The psychological consequences of SCI have interested workers in the field from the beginning and a 1978 paper by Stewart describes denial and depression as essential stages of the adaptive process.[14] However, later workers questioned this assumption and suggested that perhaps diagnosable depression was less than that expected in these patients.[15] A land mark study published in the Archives of General Psychiatry in December 1981 used rigorous operational criterion for psychiatric illness in these patients. They found that SCI did not necessarily result in psychiatric illness. There was a past history of psychopathology even in those who did develop psychiatric illness. They concluded that psychiatric illness warranting formal referral and care was in fact rare.[16]

These findings were replicated by Judd et al., though slightly larger numbers were seen to need and were exhibited antidepressant medication.[17] Their concept of depressed mood not amounting to a depressive disorder being common in SCI, was validated by a systematic prospective study done later by the same workers; in which a majority of patients showed no clear evidence of depression, a larger number showed transient depressed mood and 14 out of 71 patients met criteria for a depressive episode.[18]

Similarly, a large-scale study carried out in India also noted neurotic symptoms to be virtually universal but depressive illness only in about 11%.[19]

Tirch et al. have compared 11 pairs of monozygotic twins where one of each pair was injured. There were no significant differences in depressive symptoms suggesting further that a depressive illness is not more common in those with SCI.[20] Hancock et al. had already sought to further quantify the issue by comparing objective increase of depression and anxiety over the 1st year of SCI with able-bodied controls. Although the SCI group was more anxious and depressed, they reported that the group's means of scores reflected mild levels of depression and anxiety.[21] The present study has also found this to be valid with over- all anxiety and depression scores being in the mild range over the period of 1 year.

Material provided:

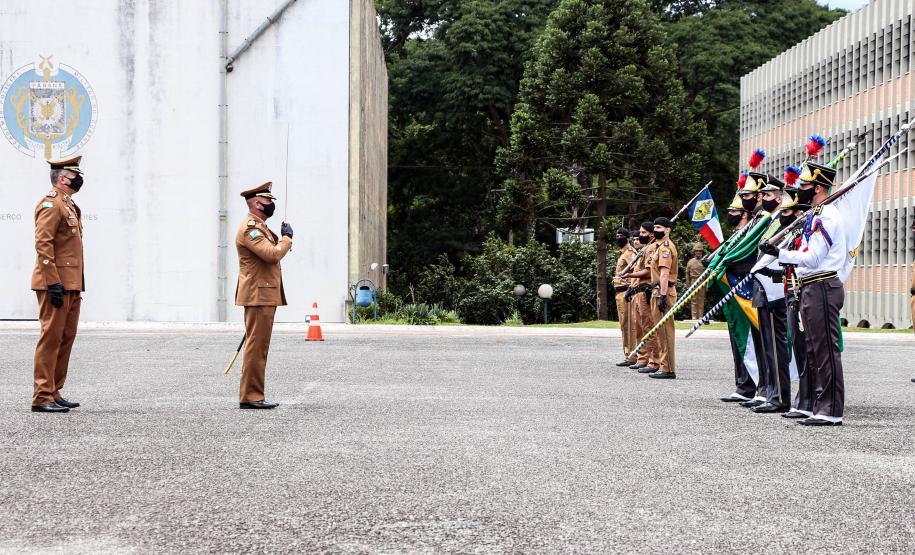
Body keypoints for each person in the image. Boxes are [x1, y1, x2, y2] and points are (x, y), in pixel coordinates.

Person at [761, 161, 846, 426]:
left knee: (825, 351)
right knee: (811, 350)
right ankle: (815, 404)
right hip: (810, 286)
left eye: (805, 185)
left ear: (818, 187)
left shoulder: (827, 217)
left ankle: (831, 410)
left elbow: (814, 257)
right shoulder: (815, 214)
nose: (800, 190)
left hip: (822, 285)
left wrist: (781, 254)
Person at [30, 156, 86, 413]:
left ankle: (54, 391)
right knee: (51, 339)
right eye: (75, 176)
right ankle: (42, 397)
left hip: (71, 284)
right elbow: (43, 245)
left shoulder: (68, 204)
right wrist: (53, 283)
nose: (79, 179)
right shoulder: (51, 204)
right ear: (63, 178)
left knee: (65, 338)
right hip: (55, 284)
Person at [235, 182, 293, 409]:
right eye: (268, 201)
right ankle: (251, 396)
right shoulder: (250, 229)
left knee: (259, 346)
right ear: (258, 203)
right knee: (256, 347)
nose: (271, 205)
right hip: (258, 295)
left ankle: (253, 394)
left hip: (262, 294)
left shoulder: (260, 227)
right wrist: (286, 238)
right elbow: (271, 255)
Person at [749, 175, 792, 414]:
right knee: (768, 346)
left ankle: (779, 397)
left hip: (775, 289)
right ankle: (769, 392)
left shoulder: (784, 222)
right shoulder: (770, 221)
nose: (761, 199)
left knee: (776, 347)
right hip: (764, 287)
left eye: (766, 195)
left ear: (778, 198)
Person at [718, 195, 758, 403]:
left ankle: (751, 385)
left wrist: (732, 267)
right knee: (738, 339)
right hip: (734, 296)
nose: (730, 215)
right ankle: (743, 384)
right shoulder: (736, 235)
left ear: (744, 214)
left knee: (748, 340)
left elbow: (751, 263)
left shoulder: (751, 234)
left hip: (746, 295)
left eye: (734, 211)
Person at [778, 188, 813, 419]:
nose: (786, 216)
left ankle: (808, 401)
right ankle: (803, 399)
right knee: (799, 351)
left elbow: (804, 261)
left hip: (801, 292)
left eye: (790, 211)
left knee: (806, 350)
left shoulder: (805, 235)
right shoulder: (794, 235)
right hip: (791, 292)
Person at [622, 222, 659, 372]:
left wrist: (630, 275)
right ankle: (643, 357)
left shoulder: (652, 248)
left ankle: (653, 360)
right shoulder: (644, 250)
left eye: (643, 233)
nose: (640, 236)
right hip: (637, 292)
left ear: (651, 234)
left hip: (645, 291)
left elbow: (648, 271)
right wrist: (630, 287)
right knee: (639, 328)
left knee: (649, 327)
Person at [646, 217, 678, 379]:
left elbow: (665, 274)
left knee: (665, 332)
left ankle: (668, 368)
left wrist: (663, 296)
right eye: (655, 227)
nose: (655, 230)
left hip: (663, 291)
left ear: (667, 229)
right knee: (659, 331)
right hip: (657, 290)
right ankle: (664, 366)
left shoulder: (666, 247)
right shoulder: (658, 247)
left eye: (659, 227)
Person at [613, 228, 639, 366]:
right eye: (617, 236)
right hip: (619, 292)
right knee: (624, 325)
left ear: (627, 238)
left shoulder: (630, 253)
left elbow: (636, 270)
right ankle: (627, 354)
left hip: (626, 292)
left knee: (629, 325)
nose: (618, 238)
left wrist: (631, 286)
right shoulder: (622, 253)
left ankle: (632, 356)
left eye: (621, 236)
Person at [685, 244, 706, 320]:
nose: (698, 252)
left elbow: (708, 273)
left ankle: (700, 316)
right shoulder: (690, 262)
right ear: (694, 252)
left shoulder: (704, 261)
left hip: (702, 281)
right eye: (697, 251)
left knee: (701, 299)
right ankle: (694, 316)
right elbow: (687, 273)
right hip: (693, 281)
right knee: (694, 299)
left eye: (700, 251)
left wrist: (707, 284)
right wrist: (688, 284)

--

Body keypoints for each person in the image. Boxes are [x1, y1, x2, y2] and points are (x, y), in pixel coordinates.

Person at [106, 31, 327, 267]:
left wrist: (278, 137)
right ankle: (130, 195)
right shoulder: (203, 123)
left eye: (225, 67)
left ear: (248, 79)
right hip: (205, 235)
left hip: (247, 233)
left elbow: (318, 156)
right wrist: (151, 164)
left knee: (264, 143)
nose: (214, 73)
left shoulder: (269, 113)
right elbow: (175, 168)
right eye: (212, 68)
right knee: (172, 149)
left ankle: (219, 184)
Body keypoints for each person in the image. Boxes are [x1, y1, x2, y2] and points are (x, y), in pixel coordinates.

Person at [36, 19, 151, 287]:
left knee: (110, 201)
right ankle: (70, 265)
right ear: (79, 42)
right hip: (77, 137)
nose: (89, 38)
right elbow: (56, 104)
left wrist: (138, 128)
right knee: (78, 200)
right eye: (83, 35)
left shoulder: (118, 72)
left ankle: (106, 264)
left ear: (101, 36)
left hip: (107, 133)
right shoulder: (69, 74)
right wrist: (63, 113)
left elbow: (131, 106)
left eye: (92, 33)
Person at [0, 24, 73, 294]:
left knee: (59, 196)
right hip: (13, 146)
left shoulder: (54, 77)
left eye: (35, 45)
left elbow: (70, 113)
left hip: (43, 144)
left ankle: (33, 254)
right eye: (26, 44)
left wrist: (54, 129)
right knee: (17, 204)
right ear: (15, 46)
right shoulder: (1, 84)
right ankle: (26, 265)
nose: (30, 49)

==

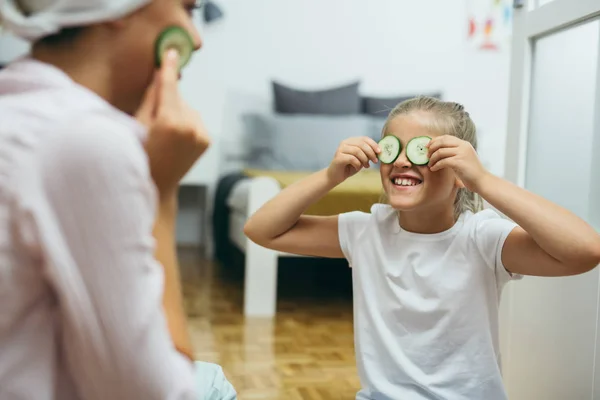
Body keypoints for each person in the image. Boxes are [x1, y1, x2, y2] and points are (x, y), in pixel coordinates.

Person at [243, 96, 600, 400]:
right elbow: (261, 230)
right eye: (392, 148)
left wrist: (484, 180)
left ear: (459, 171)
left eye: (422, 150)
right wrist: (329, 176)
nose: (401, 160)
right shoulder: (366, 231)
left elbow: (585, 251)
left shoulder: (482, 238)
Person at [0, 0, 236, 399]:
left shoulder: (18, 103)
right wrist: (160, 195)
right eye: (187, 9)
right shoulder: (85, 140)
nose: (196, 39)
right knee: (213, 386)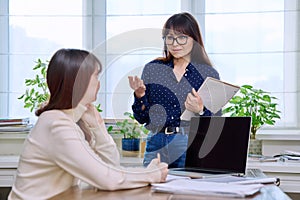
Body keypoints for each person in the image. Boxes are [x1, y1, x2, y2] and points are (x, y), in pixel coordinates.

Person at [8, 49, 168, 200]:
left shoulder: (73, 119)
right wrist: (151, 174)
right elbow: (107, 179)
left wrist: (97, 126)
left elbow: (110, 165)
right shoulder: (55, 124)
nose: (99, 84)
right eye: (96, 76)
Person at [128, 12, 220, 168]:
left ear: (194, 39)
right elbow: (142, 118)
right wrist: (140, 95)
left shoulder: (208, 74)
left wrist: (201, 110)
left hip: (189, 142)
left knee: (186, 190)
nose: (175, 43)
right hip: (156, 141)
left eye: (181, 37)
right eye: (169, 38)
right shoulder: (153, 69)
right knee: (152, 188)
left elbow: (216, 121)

Aim of the task:
Can you copy the passage on depression after spinal cord injury word for word, from "Similarly, a large-scale" to "period of 1 year."?

Result:
Similarly, a large-scale study carried out in India also noted neurotic symptoms to be virtually universal but depressive illness only in about 11%.[19]

Tirch et al. have compared 11 pairs of monozygotic twins where one of each pair was injured. There were no significant differences in depressive symptoms suggesting further that a depressive illness is not more common in those with SCI.[20] Hancock et al. had already sought to further quantify the issue by comparing objective increase of depression and anxiety over the 1st year of SCI with able-bodied controls. Although the SCI group was more anxious and depressed, they reported that the group's means of scores reflected mild levels of depression and anxiety.[21] The present study has also found this to be valid with over- all anxiety and depression scores being in the mild range over the period of 1 year.